** Aim of the exercise **
Locate the line that contains "по Smreczynski, 1972)" in the entries below, then repeat it and every following line through the line that contains "10 minutes de lecture", exactly, and no others.

** Task input **
※

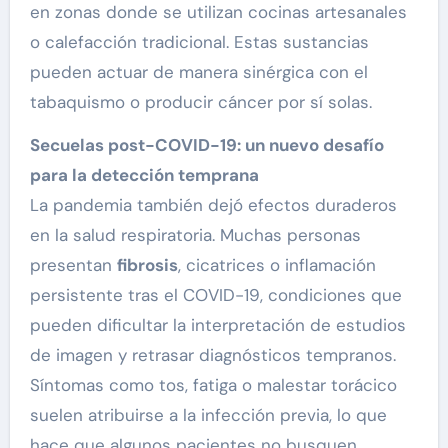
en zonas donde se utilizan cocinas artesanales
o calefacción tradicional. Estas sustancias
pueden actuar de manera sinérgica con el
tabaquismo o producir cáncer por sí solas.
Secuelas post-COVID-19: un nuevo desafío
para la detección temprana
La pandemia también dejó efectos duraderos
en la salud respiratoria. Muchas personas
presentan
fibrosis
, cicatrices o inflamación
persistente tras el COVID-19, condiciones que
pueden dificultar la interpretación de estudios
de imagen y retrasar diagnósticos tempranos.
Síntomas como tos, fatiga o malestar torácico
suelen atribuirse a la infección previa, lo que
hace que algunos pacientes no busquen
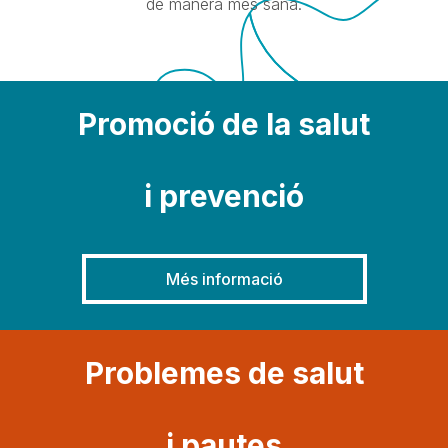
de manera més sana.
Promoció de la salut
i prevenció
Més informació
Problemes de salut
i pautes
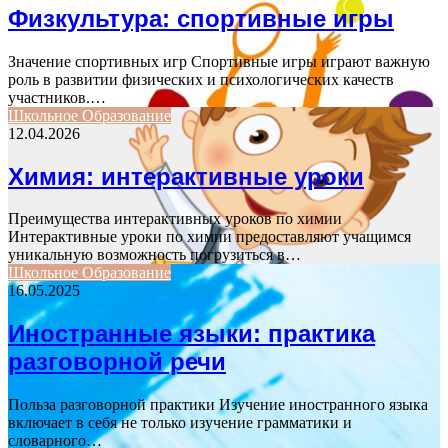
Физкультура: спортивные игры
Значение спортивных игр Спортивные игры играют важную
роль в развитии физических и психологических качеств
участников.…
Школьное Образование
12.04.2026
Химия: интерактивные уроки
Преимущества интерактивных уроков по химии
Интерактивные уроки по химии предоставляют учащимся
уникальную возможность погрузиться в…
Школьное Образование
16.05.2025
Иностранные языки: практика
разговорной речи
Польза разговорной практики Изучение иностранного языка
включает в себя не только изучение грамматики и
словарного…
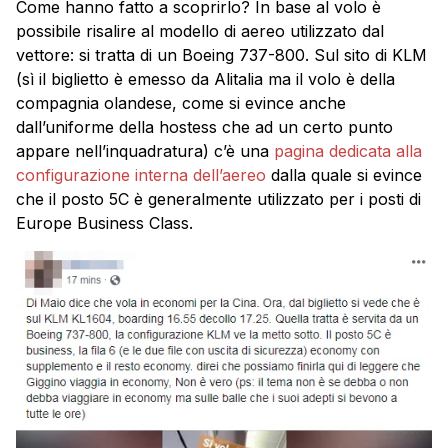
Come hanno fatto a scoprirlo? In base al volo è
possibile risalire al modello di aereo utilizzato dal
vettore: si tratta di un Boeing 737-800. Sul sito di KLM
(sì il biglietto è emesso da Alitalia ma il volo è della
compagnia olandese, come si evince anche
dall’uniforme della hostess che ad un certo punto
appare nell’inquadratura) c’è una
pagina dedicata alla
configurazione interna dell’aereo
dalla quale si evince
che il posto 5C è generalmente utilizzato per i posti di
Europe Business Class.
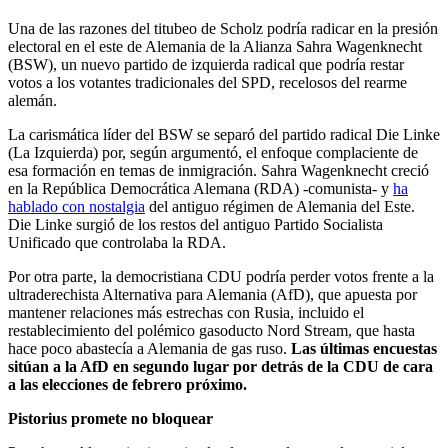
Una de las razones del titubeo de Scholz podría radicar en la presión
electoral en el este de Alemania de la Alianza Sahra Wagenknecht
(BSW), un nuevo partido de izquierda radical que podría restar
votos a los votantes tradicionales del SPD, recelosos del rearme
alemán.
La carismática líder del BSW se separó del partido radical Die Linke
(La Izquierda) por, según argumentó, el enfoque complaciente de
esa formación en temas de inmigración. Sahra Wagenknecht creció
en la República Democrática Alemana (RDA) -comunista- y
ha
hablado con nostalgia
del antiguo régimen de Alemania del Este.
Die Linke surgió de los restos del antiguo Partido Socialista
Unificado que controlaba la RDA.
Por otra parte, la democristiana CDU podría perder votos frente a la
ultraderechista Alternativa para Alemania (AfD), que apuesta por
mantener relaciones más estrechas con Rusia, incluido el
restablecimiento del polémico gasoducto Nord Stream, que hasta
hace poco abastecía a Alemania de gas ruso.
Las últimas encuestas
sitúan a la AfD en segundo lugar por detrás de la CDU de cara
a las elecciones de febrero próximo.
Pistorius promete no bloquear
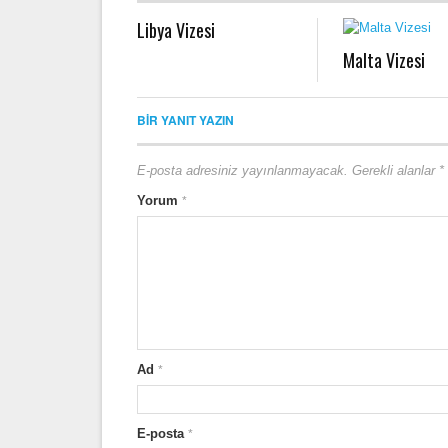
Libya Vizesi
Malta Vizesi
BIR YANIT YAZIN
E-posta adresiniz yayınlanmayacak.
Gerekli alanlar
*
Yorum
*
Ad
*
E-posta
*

※

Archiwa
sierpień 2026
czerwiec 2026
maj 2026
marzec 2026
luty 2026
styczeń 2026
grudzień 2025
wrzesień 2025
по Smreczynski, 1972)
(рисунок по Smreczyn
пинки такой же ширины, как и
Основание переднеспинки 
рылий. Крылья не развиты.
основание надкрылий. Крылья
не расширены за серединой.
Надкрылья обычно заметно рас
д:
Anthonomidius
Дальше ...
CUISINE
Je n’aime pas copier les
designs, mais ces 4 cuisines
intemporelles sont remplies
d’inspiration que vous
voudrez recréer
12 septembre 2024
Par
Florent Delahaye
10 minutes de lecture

※

** Result of the task **
по Smreczynski, 1972)
(рисунок по Smreczyn
пинки такой же ширины, как и
Основание переднеспинки 
рылий. Крылья не развиты.
основание надкрылий. Крылья
не расширены за серединой.
Надкрылья обычно заметно рас
д:
Anthonomidius
Дальше ...
CUISINE
Je n’aime pas copier les
designs, mais ces 4 cuisines
intemporelles sont remplies
d’inspiration que vous
voudrez recréer
12 septembre 2024
Par
Florent Delahaye
10 minutes de lecture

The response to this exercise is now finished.